Recast the text of the records below as a JSON list of strings, with one string per line and blank lines omitted. Omit the pictures from the list.
____________
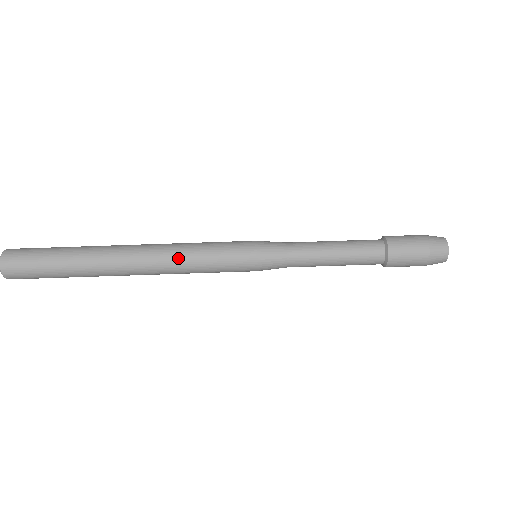
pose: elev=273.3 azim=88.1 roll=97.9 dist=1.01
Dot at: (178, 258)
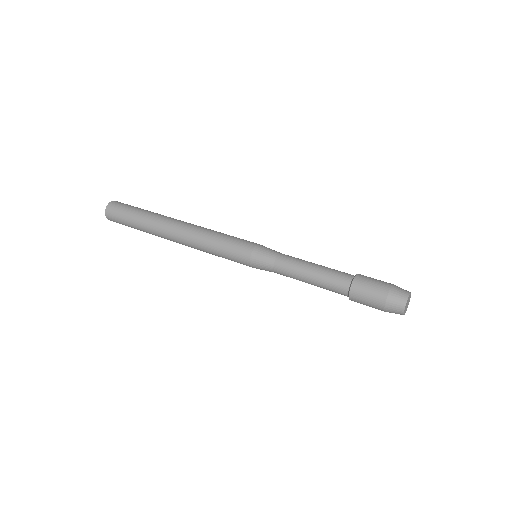
Dot at: (206, 231)
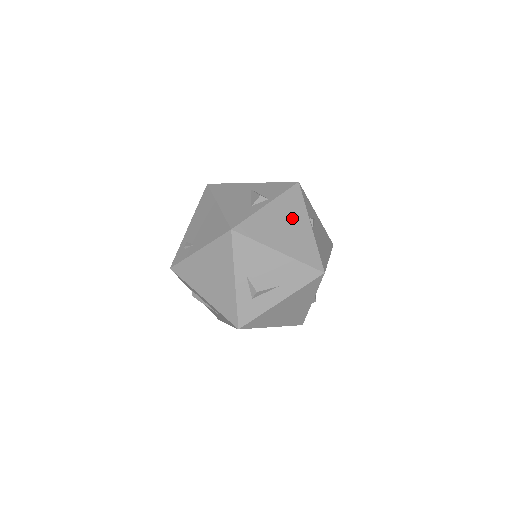
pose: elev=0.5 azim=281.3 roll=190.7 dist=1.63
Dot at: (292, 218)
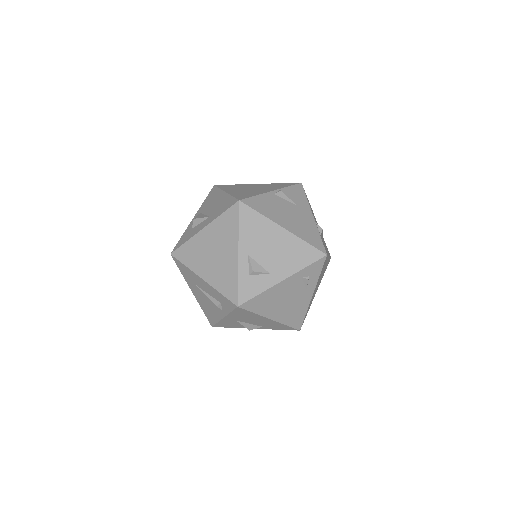
Dot at: (264, 188)
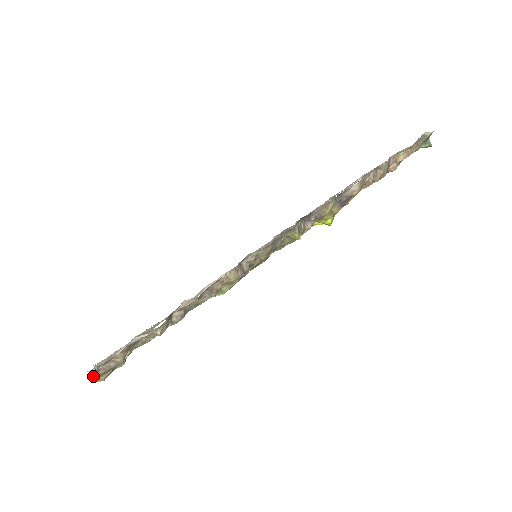
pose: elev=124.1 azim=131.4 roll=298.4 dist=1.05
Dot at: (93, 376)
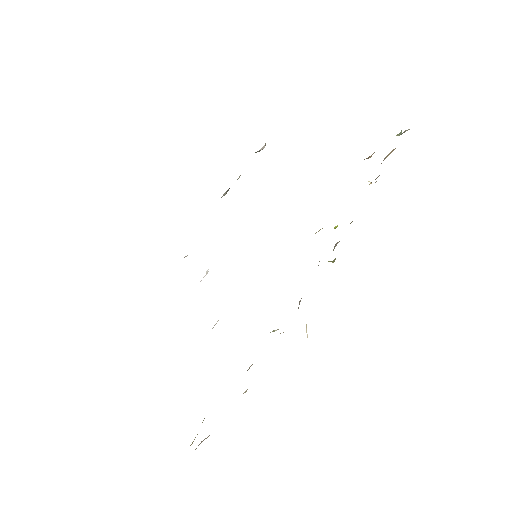
Dot at: occluded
____________
» **Written answer**
[
  "pose: elev=273.3 azim=88.1 roll=97.9 dist=1.01",
  "Dot at: (178, 258)",
  "Dot at: (206, 231)",
  "pose: elev=0.5 azim=281.3 roll=190.7 dist=1.63",
  "Dot at: (292, 218)",
  "Dot at: (264, 188)",
  "pose: elev=124.1 azim=131.4 roll=298.4 dist=1.05",
  "Dot at: (93, 376)",
  "Dot at: occluded"
]